Throwable targetException = ex.getTargetException();
if (targetException instanceof RuntimeException) {
throw (RuntimeException) targetException;
}
else if (targetException instanceof Error) {
throw (Error) targetException;
}
else if (targetException instanceof Exception) {
throw (Exception) targetException;
}
else {
String text = getInvocationErrorMessage("Failed to invoke handler method", args);
throw new IllegalStateException(text, targetException);
}
}
}
这里看到了很多对异常处理的地方,也就是如果我们业务异常了,这里就能全部捕捉到,包括了Error这种非检查型异常。好了,我们再回到之前方法doInvokeRecordListener
在KafkaMessageListenerContainer类中
private RuntimeException doInvokeRecordListener(final ConsumerRecord<K, V> record,
@SuppressWarnings("rawtypes") Producer producer) throws Error {
try {
if (this.acknowledgingMessageListener != null) {
this.acknowledgingMessageListener.onMessage(record,
this.isAnyManualAck
? new ConsumerAcknowledgment(record)
: null);
}
else {
this.listener.onMessage(record);
}
ackCurrent(record, producer);
}
catch (RuntimeException e) {
if (this.containerProperties.isAckOnError() && !this.autoCommit && producer == null) {
ackCurrent(record, producer);
}
if (this.errorHandler == null) {
throw e;
}
try {
this.errorHandler.handle(e, record);
// 省略部分代码
}
catch (RuntimeException ee) {
// 省略部分代码
}
return null;
}
如果我们业务异常了this.errorHandler.handle会帮我们处理,errorHandler默认是LoggingErrorHandler类,它里面很简单,就是抛出堆栈信息。
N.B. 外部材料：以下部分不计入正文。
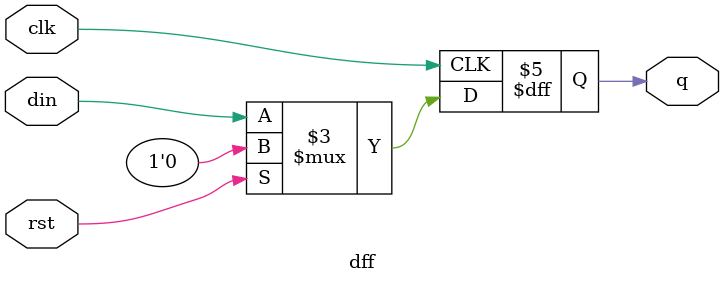
<source format=v>
/*
 * @Author: TheWindISeek FAIZ030612@163.com
 * @Date: 2023-05-09 19:14:51
 * @LastEditors: TheWindISeek FAIZ030612@163.com
 * @LastEditTime: 2023-05-09 19:17:32
 * @FilePath: \VerilogProject\src\Examples\D copy.v
 * @Description: 带复位的D触发器
 */
module dff (
    input       clk,
    input       rst,
    input       din,
    output reg  q
);
always @(posedge clk) begin
    if(rst) 
    begin
        q <= 1'b0;
    end
    else 
    begin
        q <= din;
    end
end

endmodule
</source>
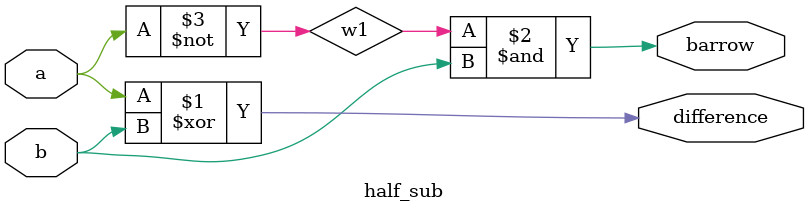
<source format=v>
`timescale 1ns / 1ps


module half_sub( input a,b,
output barrow,difference);
wire w1;
xor x1(difference,a,b);
not n1(w1,a);
and a1(barrow,w1,b);
endmodule

</source>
但是注意到没有,它这里只是catch了RuntimeException这种类型的异常,对于其他异常,如Error这种它是不管的,也就是会往前面继续抛,好,我们回到最开始的run方法,就是while循环拉取消息那个地方,最终它会抛到这里去
catch (WakeupException e) {
// Ignore, we're stopping
}catch (NoOffsetForPartitionException nofpe) {
this.fatalError = true;
ListenerConsumer.this.logger.error("No offset and no reset policy", nofpe);
break;
}
catch (Exception e) {
if (this.containerProperties.getGenericErrorHandler() != null) {
this.containerProperties.getGenericErrorHandler().handle(e, null);
}
else {
this.logger.error("Container exception", e);
}
}
这里会再次catch,保证run方法不退出,线程保持住继续拉取,但是发现没有,如果抛出的是Error呢?是不是线程就退出了,好了,真相大白了,就是因为我们业务中有代码抛出了这种Error类型的异常(我们业务中确实是触发了Error),导致消费者线程退出了,也就是run方法结束,好,既然消费线程都退出了,还怎么拉取消息对吧,到此真相大白。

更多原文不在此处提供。